TASK REQUIREMENTS: Whenever a line below includes the string "PCBNEW", show it.

GIVEN DATA:
========================================================================

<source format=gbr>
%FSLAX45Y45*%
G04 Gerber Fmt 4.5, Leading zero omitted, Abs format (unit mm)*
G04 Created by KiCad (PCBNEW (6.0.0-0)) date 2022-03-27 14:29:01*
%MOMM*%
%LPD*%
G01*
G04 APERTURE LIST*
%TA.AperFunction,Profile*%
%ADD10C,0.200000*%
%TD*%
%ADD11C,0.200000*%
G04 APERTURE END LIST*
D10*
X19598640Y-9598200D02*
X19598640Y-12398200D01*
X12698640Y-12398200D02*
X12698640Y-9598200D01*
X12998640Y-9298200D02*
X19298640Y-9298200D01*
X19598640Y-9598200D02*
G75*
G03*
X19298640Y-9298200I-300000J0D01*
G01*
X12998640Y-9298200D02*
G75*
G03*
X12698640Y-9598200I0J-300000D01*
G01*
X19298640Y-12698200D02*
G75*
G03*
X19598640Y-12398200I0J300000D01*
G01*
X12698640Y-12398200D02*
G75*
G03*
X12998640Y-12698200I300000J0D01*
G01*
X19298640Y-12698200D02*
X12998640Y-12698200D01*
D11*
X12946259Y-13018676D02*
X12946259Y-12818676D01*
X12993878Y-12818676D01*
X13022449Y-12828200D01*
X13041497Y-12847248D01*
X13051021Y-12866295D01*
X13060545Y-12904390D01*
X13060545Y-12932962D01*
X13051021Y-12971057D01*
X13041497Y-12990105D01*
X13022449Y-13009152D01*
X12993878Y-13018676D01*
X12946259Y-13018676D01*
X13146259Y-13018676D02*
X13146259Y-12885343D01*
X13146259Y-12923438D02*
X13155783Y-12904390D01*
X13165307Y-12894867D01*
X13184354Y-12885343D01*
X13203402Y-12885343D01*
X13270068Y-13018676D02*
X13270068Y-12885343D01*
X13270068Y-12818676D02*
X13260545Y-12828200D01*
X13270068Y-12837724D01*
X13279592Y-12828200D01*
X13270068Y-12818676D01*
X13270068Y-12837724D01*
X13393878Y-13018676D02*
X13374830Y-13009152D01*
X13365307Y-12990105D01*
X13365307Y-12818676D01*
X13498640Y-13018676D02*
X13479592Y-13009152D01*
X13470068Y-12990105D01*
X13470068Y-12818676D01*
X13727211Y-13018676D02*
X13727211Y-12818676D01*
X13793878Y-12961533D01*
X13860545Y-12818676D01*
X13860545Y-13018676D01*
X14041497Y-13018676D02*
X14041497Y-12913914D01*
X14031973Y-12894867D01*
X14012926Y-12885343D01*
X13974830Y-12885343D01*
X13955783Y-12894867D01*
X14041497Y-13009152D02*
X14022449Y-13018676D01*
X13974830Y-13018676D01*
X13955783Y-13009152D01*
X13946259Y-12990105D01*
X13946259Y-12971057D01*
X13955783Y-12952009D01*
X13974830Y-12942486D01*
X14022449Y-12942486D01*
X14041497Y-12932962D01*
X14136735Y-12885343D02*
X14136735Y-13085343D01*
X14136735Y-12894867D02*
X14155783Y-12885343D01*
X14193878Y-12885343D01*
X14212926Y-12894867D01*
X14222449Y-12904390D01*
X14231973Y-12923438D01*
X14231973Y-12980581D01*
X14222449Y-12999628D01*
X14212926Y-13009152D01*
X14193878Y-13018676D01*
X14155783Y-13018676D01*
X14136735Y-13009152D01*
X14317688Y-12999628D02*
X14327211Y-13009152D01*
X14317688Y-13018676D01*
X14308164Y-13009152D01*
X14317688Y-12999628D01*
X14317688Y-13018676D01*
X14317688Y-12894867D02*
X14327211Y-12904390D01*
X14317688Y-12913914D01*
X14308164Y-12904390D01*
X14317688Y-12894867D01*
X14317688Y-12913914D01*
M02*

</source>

========================================================================

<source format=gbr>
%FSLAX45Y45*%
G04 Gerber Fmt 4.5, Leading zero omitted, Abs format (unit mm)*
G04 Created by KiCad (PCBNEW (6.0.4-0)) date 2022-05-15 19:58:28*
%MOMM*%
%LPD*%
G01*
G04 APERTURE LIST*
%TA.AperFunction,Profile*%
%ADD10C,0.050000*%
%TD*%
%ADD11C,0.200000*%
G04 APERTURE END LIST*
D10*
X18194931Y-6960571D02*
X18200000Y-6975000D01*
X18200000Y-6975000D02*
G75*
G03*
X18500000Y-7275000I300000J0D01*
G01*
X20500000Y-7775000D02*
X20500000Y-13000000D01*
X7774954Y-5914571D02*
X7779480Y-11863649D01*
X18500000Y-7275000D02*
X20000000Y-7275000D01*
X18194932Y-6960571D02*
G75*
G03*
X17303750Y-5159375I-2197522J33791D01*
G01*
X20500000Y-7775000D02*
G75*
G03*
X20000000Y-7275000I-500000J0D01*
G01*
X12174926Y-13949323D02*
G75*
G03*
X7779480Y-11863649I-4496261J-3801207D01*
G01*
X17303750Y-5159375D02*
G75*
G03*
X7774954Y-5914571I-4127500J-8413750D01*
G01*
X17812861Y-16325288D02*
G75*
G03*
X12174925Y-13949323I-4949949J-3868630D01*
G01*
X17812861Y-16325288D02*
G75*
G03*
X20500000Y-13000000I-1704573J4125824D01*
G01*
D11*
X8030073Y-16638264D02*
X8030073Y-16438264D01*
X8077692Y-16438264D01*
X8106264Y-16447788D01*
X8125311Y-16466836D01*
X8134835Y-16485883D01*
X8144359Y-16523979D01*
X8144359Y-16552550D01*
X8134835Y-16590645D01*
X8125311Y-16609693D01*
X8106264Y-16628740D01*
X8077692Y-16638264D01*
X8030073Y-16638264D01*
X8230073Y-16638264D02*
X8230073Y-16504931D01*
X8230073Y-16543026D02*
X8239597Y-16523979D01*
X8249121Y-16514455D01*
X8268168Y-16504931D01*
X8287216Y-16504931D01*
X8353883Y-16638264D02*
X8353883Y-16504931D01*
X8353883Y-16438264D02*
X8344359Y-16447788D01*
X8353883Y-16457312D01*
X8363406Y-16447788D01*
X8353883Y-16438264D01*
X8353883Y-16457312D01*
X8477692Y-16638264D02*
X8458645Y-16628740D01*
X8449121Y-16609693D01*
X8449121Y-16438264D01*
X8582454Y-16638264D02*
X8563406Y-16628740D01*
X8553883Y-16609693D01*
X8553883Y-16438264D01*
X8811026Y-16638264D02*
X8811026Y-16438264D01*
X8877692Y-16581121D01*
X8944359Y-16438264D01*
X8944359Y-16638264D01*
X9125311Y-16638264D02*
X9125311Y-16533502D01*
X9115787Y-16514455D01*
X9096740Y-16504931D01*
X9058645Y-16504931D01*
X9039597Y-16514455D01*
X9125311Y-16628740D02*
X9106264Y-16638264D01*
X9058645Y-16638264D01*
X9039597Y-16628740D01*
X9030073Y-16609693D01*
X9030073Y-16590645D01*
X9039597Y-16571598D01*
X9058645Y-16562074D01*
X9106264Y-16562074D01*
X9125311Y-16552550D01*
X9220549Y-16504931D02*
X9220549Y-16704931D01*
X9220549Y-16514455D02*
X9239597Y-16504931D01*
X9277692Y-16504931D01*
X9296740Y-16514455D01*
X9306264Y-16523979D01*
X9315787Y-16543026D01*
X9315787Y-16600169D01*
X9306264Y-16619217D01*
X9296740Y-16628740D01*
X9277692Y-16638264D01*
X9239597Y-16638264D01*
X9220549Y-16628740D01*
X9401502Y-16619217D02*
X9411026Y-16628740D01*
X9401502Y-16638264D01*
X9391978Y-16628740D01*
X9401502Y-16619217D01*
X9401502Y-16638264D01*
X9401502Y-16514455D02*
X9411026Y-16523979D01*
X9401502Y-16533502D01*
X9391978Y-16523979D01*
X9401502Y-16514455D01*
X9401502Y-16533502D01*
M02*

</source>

========================================================================

RESPONSE TO THIS TASK:
G04 Created by KiCad (PCBNEW (6.0.0-0)) date 2022-03-27 14:29:01*
G04 Created by KiCad (PCBNEW (6.0.4-0)) date 2022-05-15 19:58:28*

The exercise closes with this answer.